Neurologist Claims Farmed Fish Might Pose Risk for Mad Cow Disease
A University of Louisville neurologist has published a report questioning the safety of farmed fish that are fed cattle byproducts, which could allegedly present a risk of transmitting mad cow disease to humans. Robert P. Friedland, et al, “Bovine Spongiform Encephalopathy and Aquaculture,” Journal of Alzheimer’s Disease (June 2009). Friedland and his co-authors have urged government regulators to ban feeding cow meat or bone meal to fish until the safety of this common practice can be confirmed.
“We have not proven that it’s possible for fish to transmit the disease to humans,” Friedland was quoted as saying. “Still, we believe that out of reasonable caution for public health, the practice of feeding rendered cows to fish should be prohibited. Fish do very well in the seas without eating cows.” Although no cases of mad cow disease have been linked to eating farmed fish, the report claims that this does not assure that feeding rendered cow parts to fish is safe. The incubation period of mad cow disease, Friedland says, “may last for decades, which makes the association between feeding practices and infection difficult.”

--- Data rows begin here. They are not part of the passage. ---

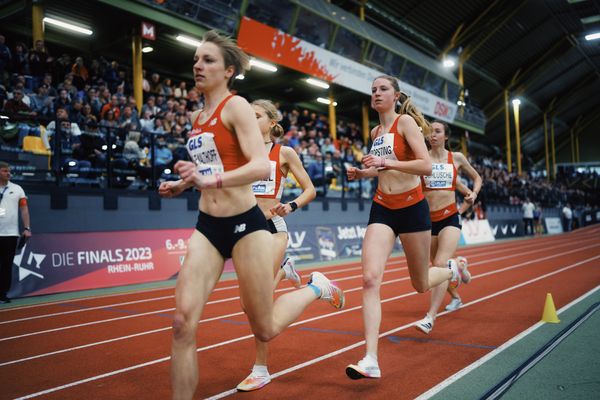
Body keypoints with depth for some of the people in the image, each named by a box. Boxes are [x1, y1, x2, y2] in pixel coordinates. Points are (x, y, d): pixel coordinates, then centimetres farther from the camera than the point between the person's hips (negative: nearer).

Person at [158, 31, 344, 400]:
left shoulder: (236, 106, -10)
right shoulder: (197, 117, 11)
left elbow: (261, 166, -23)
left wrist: (211, 181, -35)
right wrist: (182, 185, 9)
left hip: (245, 225, -6)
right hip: (207, 227, 6)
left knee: (265, 329, 7)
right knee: (183, 323, -7)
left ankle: (315, 287, 34)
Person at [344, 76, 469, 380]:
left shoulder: (406, 121, -7)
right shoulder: (375, 132, 12)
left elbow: (425, 166, -17)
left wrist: (386, 162, -25)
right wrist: (363, 173, 7)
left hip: (412, 208, -5)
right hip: (382, 209, 5)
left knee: (420, 285, 12)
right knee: (370, 279, -16)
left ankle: (452, 269, 47)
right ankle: (370, 360, -16)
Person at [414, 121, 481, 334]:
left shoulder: (457, 157, 5)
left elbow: (476, 177, 17)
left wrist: (473, 193, 2)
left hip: (449, 218, -2)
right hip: (428, 219, 2)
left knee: (440, 265, -19)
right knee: (438, 265, 16)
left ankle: (430, 317, -20)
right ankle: (455, 296, 49)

While the risk of transmitting mad cow disease to humans who eat farmed fish appears to be low, Friedland alleges it is possible for a disease to be spread by eating a carrier that is not infected itself. He asserts that eating diseased cow parts could cause fish to experience a pathological change that allows the infection to be passed between two species.
Creutzfeldt-Jakob disease, the human form of transmissible spongiform encephalopathy, is an untreatable fatal disease that can be contracted by eating parts of an infected animal. Most countries have outlawed feeding rendered cow material to other cattle because the disease is so easily spread within the same species. In the United Kingdom, 163 people have reportedly died from eating infected beef. See Science Daily, June 17, 2009.